One more factor, which Sapolsky didn’t foresee in 1972, helped Admiral Raborn create value without direct competition: the power of past performance. When acquisition officials as savvy as Raborn had a great deal of discretion over contract awards, winners needed to worry much more that failure would have not just current, but future consequences. In today’s more regulated contracting environment, acquisition executives have much less latitude for punishing a supplier for serial disappointment. Back then, the repeat-game nature of contracting could create effective incentives even when the current contract opportunity wasn’t actually competed. 

Fairly, singling out the Polaris program is sampling on the dependent variable. While the example is inspiring, the factors behind the biggest success do not point conclusively to the root causes of the failures. And some of the magic can’t be brought back: despite the battle-rattle in the Crimea this week, even the best efforts of QDR-writers can’t conjure up rivals like Krushchev. But in two respects, it’s plausible that what worked for Polaris could work again. 

First, inter-service rivalry has clearly gotten a bad name. Enthusiasts for efficiency in allocating resources routinely complain about remaining duplication amongst the services. In the age of the Joint Strike Fighter, though, competition is not what it once was. We are thus pleased to hear that the USAF is not interested in another joint fighter program with the Navy; a recent report from RAND argues that it would have cost more money anyway. Instead, it’s time for the Pentagon to think about more vigorous, dissimilar competition between the services for missions. As with Jupiter and Thor and Titan and Polaris, timely creativity sometimes requires some friction. 

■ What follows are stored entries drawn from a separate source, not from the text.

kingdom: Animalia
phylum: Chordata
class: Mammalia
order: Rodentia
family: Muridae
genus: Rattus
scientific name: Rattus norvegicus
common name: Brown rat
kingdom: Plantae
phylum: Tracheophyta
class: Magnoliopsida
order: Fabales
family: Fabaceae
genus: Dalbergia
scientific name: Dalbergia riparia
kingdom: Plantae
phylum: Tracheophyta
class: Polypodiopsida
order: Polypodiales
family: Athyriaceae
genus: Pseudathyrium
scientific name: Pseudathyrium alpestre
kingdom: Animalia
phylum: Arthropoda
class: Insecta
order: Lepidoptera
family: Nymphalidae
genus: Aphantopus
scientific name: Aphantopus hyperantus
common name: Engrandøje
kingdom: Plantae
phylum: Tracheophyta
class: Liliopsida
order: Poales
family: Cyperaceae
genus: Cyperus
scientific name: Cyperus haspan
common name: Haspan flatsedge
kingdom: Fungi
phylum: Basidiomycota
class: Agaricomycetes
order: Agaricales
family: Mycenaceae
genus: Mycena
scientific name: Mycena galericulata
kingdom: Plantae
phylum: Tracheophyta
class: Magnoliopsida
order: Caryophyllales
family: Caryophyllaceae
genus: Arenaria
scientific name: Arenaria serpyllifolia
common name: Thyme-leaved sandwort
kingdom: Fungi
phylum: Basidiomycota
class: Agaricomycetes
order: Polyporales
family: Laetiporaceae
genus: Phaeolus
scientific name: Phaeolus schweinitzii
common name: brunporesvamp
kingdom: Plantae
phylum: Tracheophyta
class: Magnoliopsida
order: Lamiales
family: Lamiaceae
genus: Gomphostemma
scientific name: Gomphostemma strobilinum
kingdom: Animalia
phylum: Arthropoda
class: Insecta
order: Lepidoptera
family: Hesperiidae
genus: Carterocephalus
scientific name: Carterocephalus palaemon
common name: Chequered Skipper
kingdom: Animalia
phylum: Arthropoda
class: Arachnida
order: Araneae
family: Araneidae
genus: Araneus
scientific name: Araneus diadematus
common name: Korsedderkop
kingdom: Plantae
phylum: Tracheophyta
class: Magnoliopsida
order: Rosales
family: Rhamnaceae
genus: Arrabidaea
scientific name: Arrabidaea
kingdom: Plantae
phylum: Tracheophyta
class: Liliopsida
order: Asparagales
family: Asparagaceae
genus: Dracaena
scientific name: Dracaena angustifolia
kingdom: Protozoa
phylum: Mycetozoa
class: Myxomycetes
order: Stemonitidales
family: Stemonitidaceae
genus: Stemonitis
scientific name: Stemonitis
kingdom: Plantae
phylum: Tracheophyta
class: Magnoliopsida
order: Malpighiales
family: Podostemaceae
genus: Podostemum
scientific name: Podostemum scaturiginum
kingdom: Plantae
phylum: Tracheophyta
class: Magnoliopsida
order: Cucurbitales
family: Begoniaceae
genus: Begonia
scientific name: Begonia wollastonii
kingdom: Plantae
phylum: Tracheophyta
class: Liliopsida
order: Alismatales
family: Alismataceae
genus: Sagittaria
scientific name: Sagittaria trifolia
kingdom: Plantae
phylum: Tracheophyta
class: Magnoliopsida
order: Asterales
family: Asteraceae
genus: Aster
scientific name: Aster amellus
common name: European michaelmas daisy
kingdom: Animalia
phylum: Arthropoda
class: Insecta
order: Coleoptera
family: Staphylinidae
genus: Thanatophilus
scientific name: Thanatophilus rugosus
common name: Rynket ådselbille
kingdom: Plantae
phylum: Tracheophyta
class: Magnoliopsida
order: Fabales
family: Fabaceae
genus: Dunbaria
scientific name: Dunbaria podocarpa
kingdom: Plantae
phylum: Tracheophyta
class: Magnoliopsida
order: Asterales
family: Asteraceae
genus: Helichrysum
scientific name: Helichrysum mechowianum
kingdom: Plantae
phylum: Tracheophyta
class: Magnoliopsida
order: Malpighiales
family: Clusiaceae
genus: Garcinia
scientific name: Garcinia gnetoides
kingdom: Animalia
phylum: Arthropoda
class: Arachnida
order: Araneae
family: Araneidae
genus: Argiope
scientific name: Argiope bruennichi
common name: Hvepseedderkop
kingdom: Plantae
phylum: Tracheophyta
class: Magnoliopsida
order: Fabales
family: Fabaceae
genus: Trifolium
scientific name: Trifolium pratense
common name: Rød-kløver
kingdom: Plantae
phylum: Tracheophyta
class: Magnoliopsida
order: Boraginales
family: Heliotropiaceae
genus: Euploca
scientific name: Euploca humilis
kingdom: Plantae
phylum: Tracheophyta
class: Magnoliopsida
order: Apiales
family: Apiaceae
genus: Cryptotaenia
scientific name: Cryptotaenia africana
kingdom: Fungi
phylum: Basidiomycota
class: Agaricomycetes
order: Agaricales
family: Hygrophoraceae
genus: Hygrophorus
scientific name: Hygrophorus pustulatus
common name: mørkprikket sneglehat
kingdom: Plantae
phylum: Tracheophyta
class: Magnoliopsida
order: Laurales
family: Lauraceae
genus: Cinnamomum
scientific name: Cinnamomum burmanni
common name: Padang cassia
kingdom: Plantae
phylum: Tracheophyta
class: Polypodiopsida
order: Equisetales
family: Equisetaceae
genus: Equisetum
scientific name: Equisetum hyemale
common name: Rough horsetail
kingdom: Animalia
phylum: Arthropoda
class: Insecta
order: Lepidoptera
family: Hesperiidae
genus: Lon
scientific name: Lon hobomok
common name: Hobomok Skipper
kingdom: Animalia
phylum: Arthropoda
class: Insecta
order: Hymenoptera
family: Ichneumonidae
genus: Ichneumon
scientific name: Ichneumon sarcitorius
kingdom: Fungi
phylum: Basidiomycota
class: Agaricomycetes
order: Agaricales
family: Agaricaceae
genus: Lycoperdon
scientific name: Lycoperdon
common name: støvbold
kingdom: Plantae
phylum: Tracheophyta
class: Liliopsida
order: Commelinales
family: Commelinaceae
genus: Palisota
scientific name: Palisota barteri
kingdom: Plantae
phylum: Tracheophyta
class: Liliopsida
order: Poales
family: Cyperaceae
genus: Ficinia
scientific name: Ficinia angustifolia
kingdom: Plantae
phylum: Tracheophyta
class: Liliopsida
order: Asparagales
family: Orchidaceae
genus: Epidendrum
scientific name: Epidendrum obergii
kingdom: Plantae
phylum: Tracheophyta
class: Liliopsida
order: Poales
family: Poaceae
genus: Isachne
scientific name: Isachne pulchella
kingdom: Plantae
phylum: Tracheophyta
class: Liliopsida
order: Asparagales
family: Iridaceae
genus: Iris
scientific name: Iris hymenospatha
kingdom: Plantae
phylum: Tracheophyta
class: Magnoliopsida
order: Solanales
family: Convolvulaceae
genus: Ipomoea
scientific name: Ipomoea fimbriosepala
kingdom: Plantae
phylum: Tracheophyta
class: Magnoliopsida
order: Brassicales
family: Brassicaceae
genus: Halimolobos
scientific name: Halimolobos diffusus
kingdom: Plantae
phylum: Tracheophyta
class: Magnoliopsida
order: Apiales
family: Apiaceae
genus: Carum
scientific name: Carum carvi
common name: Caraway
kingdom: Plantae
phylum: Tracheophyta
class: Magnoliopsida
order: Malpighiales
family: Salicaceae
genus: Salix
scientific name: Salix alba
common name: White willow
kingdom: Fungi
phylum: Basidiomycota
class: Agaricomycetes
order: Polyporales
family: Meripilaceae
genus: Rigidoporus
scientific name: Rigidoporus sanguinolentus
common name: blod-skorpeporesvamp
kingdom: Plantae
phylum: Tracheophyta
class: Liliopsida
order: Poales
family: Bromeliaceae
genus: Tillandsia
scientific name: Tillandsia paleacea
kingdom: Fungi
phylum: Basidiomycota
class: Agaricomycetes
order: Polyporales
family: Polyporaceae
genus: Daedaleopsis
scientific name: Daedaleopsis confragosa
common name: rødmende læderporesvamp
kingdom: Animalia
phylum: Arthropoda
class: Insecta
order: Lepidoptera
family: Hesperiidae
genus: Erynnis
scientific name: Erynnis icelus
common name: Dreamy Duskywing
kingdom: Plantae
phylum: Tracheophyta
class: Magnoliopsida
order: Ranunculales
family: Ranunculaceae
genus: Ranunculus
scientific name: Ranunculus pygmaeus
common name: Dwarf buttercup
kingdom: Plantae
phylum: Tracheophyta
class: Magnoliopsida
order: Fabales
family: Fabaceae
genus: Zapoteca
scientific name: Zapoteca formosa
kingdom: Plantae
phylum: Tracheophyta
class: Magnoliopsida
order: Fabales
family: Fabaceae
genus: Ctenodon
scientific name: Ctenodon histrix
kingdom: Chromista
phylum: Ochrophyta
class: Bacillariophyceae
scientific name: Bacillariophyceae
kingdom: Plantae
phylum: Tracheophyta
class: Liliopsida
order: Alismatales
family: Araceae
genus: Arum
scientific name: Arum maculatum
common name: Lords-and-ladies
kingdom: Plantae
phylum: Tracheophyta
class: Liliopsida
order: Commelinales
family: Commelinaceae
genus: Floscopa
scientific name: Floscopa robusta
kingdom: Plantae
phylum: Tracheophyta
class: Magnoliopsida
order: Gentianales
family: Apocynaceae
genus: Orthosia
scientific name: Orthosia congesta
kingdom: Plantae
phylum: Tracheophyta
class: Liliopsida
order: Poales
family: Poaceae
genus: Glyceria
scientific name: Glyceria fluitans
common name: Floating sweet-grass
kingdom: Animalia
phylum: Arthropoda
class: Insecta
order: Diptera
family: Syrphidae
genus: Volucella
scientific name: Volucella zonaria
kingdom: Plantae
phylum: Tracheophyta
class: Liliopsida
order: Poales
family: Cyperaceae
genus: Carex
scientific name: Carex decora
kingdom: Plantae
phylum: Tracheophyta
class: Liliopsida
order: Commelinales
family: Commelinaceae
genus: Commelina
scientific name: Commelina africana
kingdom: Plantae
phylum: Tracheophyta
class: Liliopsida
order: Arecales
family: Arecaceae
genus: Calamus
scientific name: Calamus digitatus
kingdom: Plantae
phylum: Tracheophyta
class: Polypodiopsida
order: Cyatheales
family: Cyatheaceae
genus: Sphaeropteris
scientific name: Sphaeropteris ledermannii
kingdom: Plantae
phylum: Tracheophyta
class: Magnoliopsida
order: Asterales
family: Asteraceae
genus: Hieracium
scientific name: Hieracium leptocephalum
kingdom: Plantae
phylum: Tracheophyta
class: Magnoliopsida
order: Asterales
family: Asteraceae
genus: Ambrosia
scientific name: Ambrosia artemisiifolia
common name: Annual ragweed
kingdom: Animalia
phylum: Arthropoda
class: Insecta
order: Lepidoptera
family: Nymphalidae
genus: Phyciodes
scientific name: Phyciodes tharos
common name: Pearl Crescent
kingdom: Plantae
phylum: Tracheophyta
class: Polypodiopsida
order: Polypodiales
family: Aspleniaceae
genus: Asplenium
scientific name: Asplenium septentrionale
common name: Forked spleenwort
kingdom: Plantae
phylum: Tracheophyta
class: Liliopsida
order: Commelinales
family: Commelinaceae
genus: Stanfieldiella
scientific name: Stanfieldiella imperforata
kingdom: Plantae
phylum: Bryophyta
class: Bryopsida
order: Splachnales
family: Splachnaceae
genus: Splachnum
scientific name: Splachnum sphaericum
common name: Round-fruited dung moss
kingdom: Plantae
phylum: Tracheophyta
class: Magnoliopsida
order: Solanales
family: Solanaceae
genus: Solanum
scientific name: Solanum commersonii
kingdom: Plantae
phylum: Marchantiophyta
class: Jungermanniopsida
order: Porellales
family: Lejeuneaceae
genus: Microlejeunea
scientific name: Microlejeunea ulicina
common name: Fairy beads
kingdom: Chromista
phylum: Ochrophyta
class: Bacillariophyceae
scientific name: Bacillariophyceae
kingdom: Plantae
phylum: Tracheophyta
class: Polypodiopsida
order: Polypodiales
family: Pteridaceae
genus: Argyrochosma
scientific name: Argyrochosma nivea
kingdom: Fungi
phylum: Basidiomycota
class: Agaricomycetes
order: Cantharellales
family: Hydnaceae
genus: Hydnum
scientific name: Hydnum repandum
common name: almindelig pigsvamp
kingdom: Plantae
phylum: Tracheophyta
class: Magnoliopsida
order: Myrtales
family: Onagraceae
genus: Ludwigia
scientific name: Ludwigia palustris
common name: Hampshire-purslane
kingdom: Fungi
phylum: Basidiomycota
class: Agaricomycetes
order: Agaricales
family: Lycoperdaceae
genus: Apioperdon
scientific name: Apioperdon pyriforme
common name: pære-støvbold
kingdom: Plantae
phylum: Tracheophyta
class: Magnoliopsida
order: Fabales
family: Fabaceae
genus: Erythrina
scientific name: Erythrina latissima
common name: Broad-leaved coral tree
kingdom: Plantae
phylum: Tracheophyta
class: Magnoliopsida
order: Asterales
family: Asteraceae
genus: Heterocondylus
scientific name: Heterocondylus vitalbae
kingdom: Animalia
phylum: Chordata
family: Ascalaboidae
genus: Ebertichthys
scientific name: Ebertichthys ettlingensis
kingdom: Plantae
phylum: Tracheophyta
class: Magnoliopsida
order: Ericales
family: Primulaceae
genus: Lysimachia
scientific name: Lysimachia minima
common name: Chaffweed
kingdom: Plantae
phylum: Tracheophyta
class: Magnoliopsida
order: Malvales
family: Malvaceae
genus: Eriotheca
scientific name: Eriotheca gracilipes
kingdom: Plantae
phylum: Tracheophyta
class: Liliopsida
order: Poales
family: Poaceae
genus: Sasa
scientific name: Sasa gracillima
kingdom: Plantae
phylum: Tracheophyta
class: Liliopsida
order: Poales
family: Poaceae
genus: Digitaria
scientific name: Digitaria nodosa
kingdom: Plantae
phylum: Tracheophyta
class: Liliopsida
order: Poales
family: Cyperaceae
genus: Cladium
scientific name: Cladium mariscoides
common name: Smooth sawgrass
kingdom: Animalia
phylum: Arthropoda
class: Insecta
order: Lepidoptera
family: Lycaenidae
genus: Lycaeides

Second, moderation in setting requirements for new weapons seems an art lost long ago. Let us not even discuss the Joint Strike Fighter. Of late, we have watched technically overreaching programs like the Future Combat System and the Expeditionary Fighting Vehicle produce nothing but prototypes after years of development and billions of dollars. If the performance of these systems was so important for American security, how has their failure gone hardly noticed in the field? Some failure is to be expected, even when pushing parameters modestly. Bet-the-farm projects with lofty goals make no sense when more manageable targets will suffice. So before the entire investment budget ends up in procurement purgatory, it may be time to dust off Sapolsky’s observations of how success was created almost sixty years ago. 

James Hasik is a senior fellow in the Brent Scowcroft Center on International Security.